I do just that... Mainly premade raw and a high quality grain free kibble, and a couple times a week I throw in a 'real' raw meal


----------



## Chagall's mom (Jan 9, 2010)

*liljaker: *Good way to "wing it" when it comes to real raw!:wink: Glad Sunny got such a great treat, his teeth are gonna be extra sparkly from those chicken wings!!


----------



## cavon (Aug 10, 2010)

Finnegan is jealous because I am too much of a "chicken" to give him raw meat with bones in it!!!


----------



## liljaker (Aug 6, 2011)

Cavon --- I sort of feel the same way, although my vet (who advocates raw fed, but doesn't push it) said uncooked bones are very very safe; so I feel comfortably in the middle, with the premade raw. Well, Sunny crunched up his little chicken wing -- I watched him, and was very happy!!!! I may just do treats of a wing or neck occasionally for a change.


----------



## Quossum (Mar 18, 2011)

Good for you!
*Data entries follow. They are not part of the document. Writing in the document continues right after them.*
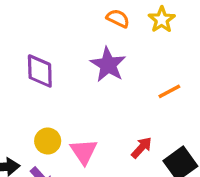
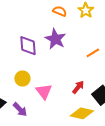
purple diamond: (40, 71) -> (28, 46), moved
yellow circle: (48, 141) -> (22, 79), moved

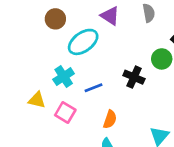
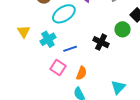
yellow triangle: (37, 100) -> (24, 32), moved, turned 40
pink square: (65, 112) -> (58, 68), moved

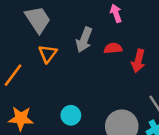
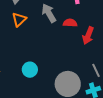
gray arrow: (84, 40) -> (49, 13), turned 120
Chicken wings are how a lot of raw feeders start out. Our dogs are raw fed; Sugarfoot's morning training session is usually done with his breakfast of chopped up chicken necks.

--Q


----------



## CT Girl (Nov 17, 2010)

Cavon toss that dog a raw bone. He will be fine. A raw chicken neck is the high point of my Roy's Swizzle's day.


----------



## cavon (Aug 10, 2010)

LOL!!! CT Girl, you have no idea how many times I have tried, but just can't let it go from my hand!!!

I have given him raw marrow bones, and I guess you can tell by the picture that he LOVES them!
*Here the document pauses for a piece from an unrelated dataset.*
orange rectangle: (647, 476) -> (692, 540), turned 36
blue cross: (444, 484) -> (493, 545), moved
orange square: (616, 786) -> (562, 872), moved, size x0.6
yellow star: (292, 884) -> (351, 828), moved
I have given him pieces of raw meat, just nothing with bones in it.


----------



## liljaker (Aug 6, 2011)

Cavon -- I always used to do raw femur (marrow) bones for Jake, and also the butcher used to cut in lengthwise. As he got older, the marrow was too rich for him, so I would take most of it out. Then, I heard about dogs chipping their teeth, etc. and read that you should not use weight bearing bones.....sigh.....there is so much contradictory information out there. Sunny's breeder would always provide the pups with raw marrow bones, etc., and occasionally I do that from the butcher, too, but he really loves the raw beef rib bones, and it's longer so he works on it for quite a while and it is bone dry when he is through.


----------



## liljaker (Aug 6, 2011)

Cavon, Well, I didn't have a chance to let the chicken wing go from my hand.....Sunny snatched it right out of my hand, thank you!


----------